= Requirement =
Reproduce all of the records below with every instance of "Tivat" renamed to "Budva". Leave everything else unchanged.

Extracted page text data
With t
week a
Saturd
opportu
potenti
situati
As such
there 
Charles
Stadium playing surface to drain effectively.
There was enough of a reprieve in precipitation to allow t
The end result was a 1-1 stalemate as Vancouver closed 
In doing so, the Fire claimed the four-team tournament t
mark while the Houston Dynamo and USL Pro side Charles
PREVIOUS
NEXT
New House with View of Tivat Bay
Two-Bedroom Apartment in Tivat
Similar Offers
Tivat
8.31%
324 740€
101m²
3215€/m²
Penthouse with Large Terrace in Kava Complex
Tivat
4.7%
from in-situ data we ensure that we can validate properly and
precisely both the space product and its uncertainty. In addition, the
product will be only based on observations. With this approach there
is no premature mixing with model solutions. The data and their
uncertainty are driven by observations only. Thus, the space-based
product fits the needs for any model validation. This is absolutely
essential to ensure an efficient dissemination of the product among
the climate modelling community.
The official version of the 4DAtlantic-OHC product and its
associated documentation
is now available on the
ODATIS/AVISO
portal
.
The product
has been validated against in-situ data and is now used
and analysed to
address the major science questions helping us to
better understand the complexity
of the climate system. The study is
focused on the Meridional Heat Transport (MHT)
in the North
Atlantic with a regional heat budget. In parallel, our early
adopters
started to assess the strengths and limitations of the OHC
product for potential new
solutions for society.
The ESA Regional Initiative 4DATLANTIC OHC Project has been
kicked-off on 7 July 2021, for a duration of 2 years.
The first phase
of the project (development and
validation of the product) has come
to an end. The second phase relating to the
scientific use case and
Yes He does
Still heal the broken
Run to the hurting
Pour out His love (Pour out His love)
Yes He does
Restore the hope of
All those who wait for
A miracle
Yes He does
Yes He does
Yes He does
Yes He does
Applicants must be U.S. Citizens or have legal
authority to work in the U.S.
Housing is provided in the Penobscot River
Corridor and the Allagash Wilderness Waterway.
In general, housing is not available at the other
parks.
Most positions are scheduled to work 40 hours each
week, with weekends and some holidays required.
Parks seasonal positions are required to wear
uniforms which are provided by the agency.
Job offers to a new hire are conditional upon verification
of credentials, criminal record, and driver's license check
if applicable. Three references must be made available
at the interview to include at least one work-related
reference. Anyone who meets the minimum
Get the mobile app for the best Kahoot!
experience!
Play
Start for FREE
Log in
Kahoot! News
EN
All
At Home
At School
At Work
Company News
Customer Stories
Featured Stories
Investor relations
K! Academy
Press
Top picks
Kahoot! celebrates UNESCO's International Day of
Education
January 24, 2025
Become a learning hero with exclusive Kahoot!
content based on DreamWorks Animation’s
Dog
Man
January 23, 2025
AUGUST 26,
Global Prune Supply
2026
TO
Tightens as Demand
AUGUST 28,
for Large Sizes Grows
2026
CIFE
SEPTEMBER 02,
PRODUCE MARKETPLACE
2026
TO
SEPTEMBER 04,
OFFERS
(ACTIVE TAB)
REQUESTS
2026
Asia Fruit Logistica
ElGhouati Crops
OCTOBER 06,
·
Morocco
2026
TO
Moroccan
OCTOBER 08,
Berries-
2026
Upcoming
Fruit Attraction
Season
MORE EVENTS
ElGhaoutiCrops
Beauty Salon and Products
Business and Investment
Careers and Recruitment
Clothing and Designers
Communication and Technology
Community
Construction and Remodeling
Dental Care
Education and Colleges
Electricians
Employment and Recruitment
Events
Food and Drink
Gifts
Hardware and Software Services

= Output =
With t
week a
Saturd
opportu
potenti
situati
As such
there 
Charles
Stadium playing surface to drain effectively.
There was enough of a reprieve in precipitation to allow t
The end result was a 1-1 stalemate as Vancouver closed 
In doing so, the Fire claimed the four-team tournament t
mark while the Houston Dynamo and USL Pro side Charles
PREVIOUS
NEXT
New House with View of Budva Bay
Two-Bedroom Apartment in Budva
Similar Offers
Budva
8.31%
324 740€
101m²
3215€/m²
Penthouse with Large Terrace in Kava Complex
Budva
4.7%
from in-situ data we ensure that we can validate properly and
precisely both the space product and its uncertainty. In addition, the
product will be only based on observations. With this approach there
is no premature mixing with model solutions. The data and their
uncertainty are driven by observations only. Thus, the space-based
product fits the needs for any model validation. This is absolutely
essential to ensure an efficient dissemination of the product among
the climate modelling community.
The official version of the 4DAtlantic-OHC product and its
associated documentation
is now available on the
ODATIS/AVISO
portal
.
The product
has been validated against in-situ data and is now used
and analysed to
address the major science questions helping us to
better understand the complexity
of the climate system. The study is
focused on the Meridional Heat Transport (MHT)
in the North
Atlantic with a regional heat budget. In parallel, our early
adopters
started to assess the strengths and limitations of the OHC
product for potential new
solutions for society.
The ESA Regional Initiative 4DATLANTIC OHC Project has been
kicked-off on 7 July 2021, for a duration of 2 years.
The first phase
of the project (development and
validation of the product) has come
to an end. The second phase relating to the
scientific use case and
Yes He does
Still heal the broken
Run to the hurting
Pour out His love (Pour out His love)
Yes He does
Restore the hope of
All those who wait for
A miracle
Yes He does
Yes He does
Yes He does
Yes He does
Applicants must be U.S. Citizens or have legal
authority to work in the U.S.
Housing is provided in the Penobscot River
Corridor and the Allagash Wilderness Waterway.
In general, housing is not available at the other
parks.
Most positions are scheduled to work 40 hours each
week, with weekends and some holidays required.
Parks seasonal positions are required to wear
uniforms which are provided by the agency.
Job offers to a new hire are conditional upon verification
of credentials, criminal record, and driver's license check
if applicable. Three references must be made available
at the interview to include at least one work-related
reference. Anyone who meets the minimum
Get the mobile app for the best Kahoot!
experience!
Play
Start for FREE
Log in
Kahoot! News
EN
All
At Home
At School
At Work
Company News
Customer Stories
Featured Stories
Investor relations
K! Academy
Press
Top picks
Kahoot! celebrates UNESCO's International Day of
Education
January 24, 2025
Become a learning hero with exclusive Kahoot!
content based on DreamWorks Animation’s
Dog
Man
January 23, 2025
AUGUST 26,
Global Prune Supply
2026
TO
Tightens as Demand
AUGUST 28,
for Large Sizes Grows
2026
CIFE
SEPTEMBER 02,
PRODUCE MARKETPLACE
2026
TO
SEPTEMBER 04,
OFFERS
(ACTIVE TAB)
REQUESTS
2026
Asia Fruit Logistica
ElGhouati Crops
OCTOBER 06,
·
Morocco
2026
TO
Moroccan
OCTOBER 08,
Berries-
2026
Upcoming
Fruit Attraction
Season
MORE EVENTS
ElGhaoutiCrops
Beauty Salon and Products
Business and Investment
Careers and Recruitment
Clothing and Designers
Communication and Technology
Community
Construction and Remodeling
Dental Care
Education and Colleges
Electricians
Employment and Recruitment
Events
Food and Drink
Gifts
Hardware and Software Services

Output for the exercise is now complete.